TASK PROMPT
In the listing below, find the line containing "pinky tip: (468, 177)" and the line containing "thumb ip: (788, 445)", then copy exactly everything from the first through the second, except the pictures.

DATA PROVIDED
=== Begin Enclosure ===
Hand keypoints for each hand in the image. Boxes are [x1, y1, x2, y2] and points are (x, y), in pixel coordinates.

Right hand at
=== End Enclosure ===
=== Begin Enclosure ===
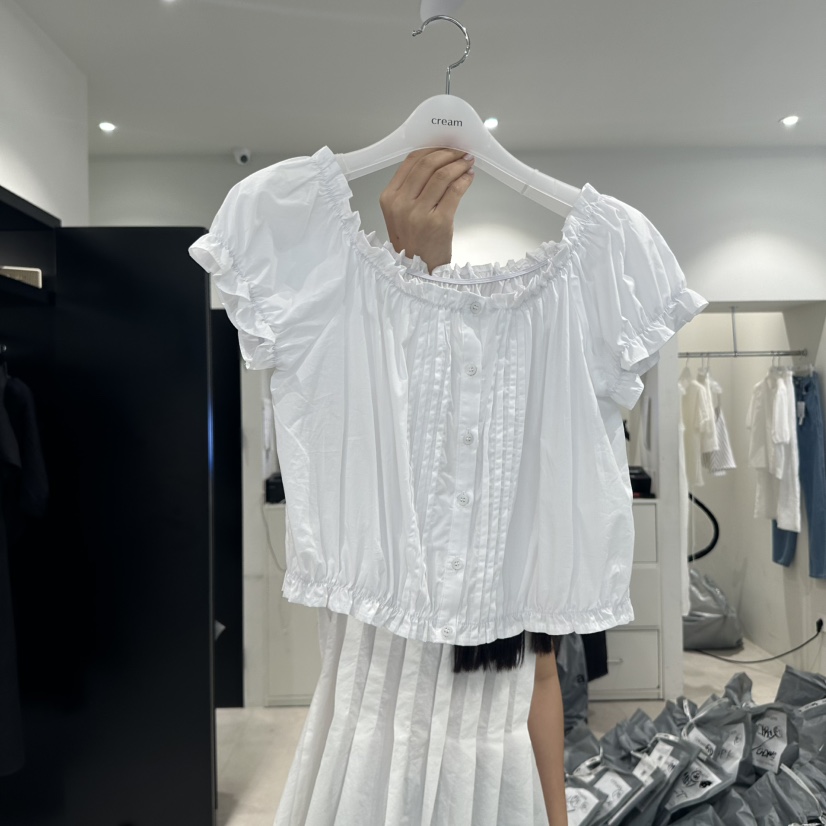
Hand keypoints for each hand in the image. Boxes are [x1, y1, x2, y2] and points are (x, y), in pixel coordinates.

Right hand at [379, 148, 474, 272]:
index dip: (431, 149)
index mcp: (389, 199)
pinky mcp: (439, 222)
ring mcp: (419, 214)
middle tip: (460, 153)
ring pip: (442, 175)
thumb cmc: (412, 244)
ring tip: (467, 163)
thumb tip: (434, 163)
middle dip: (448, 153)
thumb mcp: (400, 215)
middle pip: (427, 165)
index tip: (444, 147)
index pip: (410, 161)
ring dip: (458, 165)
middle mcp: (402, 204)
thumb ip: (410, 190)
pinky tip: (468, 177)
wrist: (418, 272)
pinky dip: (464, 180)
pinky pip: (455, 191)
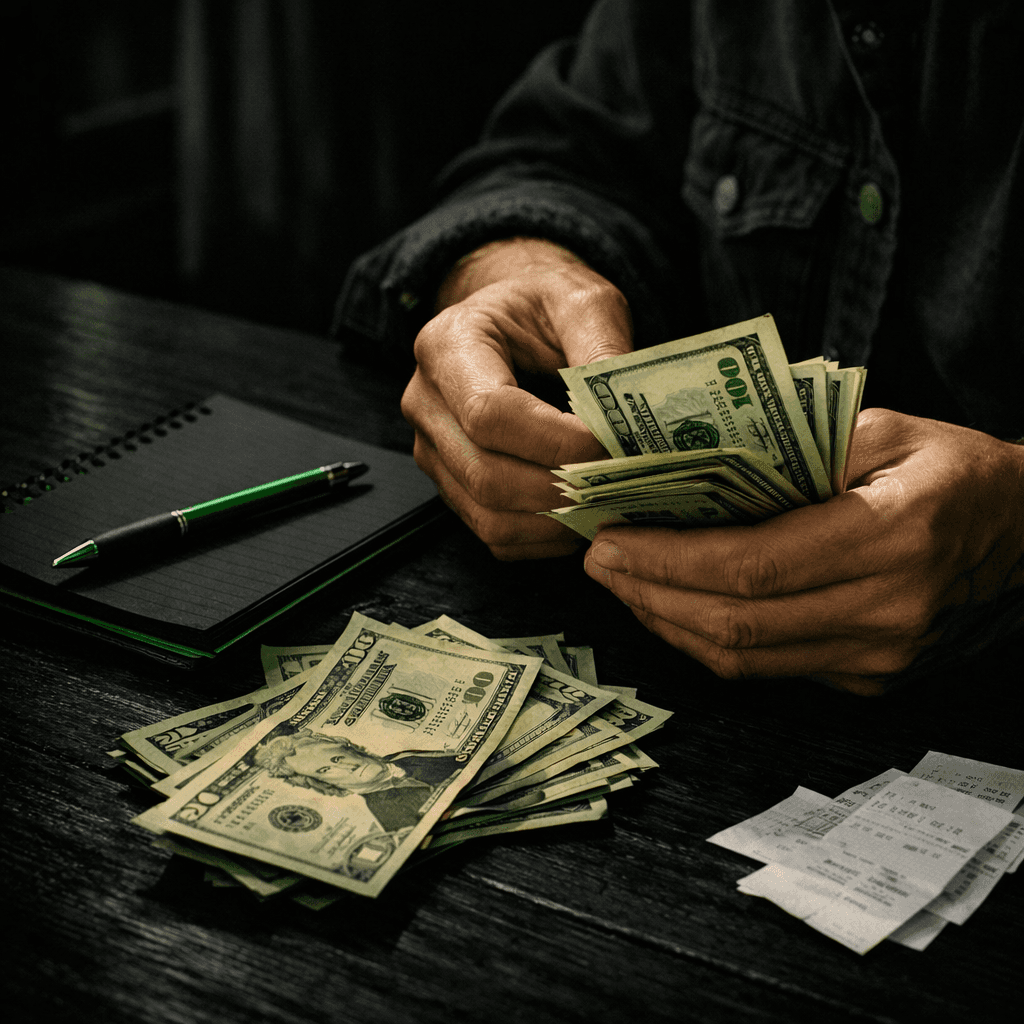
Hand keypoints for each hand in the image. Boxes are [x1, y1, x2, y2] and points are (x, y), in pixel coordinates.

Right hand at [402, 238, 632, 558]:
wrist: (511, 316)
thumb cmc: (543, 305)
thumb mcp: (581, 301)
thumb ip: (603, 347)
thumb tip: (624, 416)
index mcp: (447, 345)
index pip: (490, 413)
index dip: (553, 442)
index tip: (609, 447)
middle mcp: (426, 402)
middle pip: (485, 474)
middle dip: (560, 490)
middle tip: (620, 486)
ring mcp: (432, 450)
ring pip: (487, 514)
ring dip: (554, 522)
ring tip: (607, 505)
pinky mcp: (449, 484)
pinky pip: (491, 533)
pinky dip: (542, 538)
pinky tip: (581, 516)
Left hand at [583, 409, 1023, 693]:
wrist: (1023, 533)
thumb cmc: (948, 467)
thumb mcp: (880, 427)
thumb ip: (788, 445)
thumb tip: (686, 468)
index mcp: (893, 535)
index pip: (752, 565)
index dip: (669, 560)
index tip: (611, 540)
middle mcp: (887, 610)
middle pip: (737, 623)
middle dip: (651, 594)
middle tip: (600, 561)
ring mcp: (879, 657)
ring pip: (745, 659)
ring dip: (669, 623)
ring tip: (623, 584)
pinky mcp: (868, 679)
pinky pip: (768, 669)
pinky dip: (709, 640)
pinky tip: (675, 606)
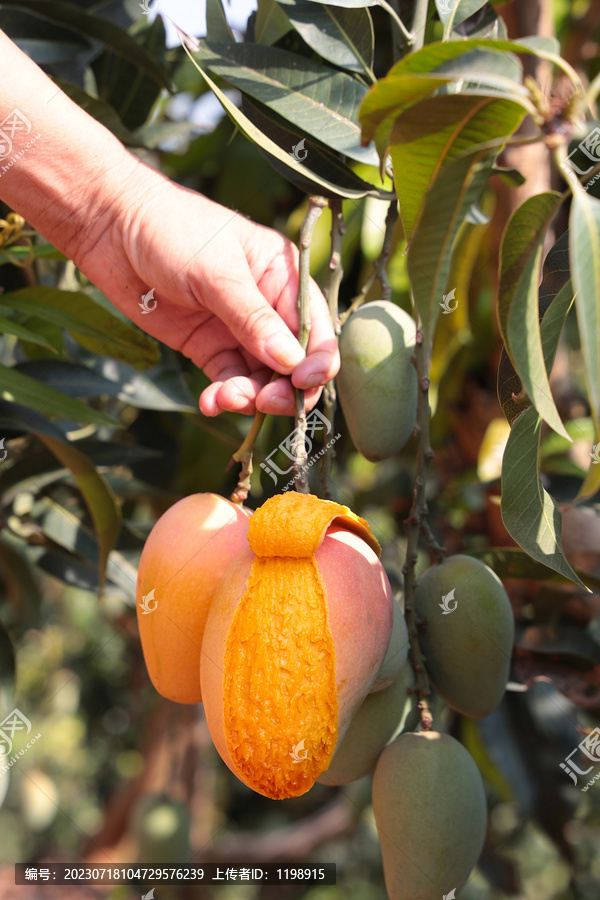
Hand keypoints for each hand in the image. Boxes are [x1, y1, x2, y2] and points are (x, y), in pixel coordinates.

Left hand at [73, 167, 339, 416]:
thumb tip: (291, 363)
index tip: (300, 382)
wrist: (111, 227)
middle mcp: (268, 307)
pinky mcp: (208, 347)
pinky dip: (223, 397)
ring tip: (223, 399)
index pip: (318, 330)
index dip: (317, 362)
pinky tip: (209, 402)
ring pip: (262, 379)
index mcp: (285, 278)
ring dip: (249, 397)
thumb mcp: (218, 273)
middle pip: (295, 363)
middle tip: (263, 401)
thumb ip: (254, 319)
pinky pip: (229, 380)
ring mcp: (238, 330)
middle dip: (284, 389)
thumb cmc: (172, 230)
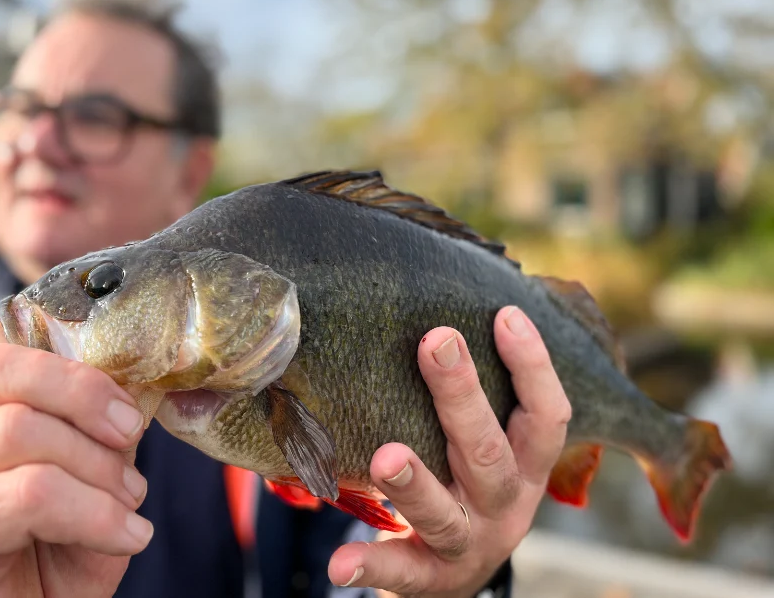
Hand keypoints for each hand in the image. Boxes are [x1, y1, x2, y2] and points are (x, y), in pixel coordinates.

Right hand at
=== End Enclosure ===
=== Begin Enclosure ===
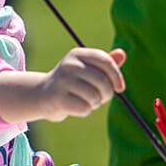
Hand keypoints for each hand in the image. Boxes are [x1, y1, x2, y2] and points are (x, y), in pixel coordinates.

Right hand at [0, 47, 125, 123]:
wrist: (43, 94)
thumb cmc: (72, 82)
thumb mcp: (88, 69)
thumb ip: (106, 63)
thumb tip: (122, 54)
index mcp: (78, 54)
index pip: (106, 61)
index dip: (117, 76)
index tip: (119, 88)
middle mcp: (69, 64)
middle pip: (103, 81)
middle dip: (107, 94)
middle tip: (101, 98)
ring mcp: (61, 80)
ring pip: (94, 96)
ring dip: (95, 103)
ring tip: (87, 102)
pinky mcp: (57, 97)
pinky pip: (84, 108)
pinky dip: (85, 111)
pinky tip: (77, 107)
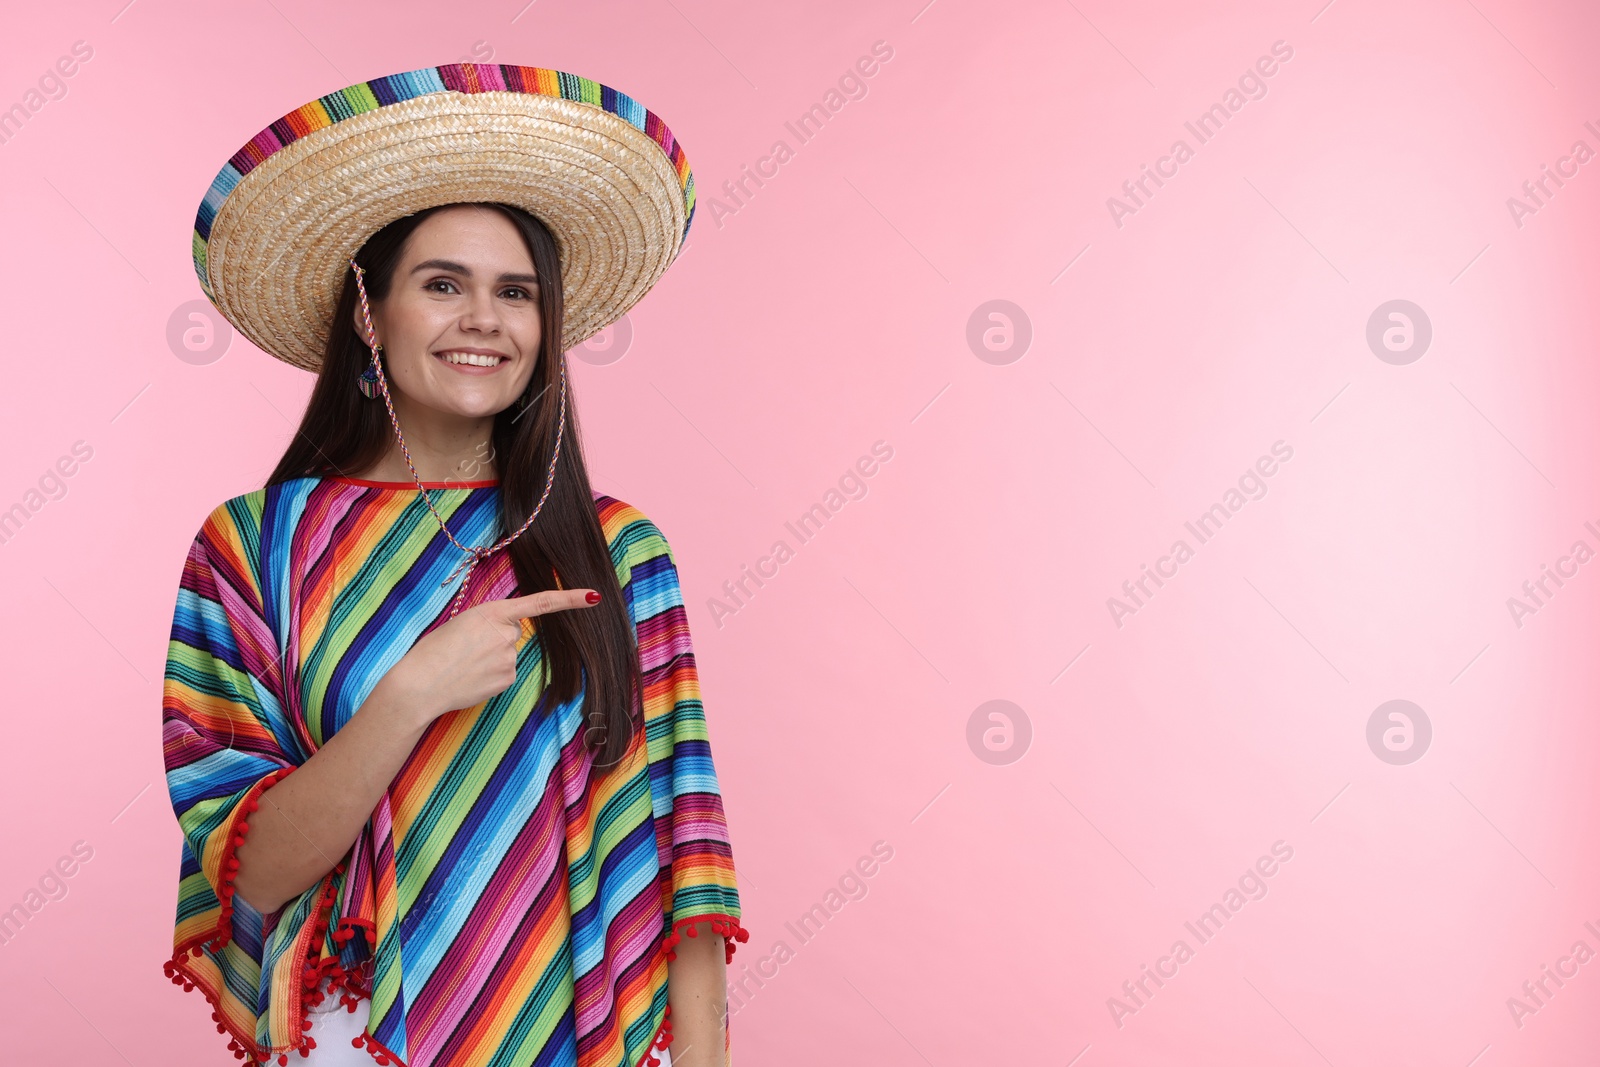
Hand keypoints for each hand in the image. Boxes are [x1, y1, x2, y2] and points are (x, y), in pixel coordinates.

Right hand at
=== End Enclosure ===
RESULT OF THIS EXERCISE
pinky tip: (468, 177)
wrist: (418, 272)
pinky dip: (464, 180)
pinky pip: (455, 191)
Hand keypoints for each hand in the image. Boxes are [x1, y1, x2, y2] and points are (x, y), in pixel coordinates.

Right hand at [402, 238, 632, 558]:
wrist: (511, 316)
thumb cmc: (543, 305)
thumb mcp: (581, 301)
thumb ip: (603, 347)
thumb tip: (624, 416)
index mcp: (447, 345)
index pip: (490, 413)
index dip: (553, 442)
index tip: (609, 447)
middle mcp: (426, 402)
middle pip: (485, 474)
middle dip: (560, 490)
middle tip: (620, 486)
ring mcp: (432, 450)
ring pip: (487, 514)
ring dip: (554, 522)
ring tip: (607, 505)
pinky mcp: (449, 484)
pinky pip: (491, 533)
pinky dip: (542, 538)
pinky tip: (581, 516)
Left hand at [583, 409, 1023, 693]:
wrist: (1023, 533)
thumb cmc: (948, 467)
thumb mcp: (880, 427)
thumb ip: (788, 445)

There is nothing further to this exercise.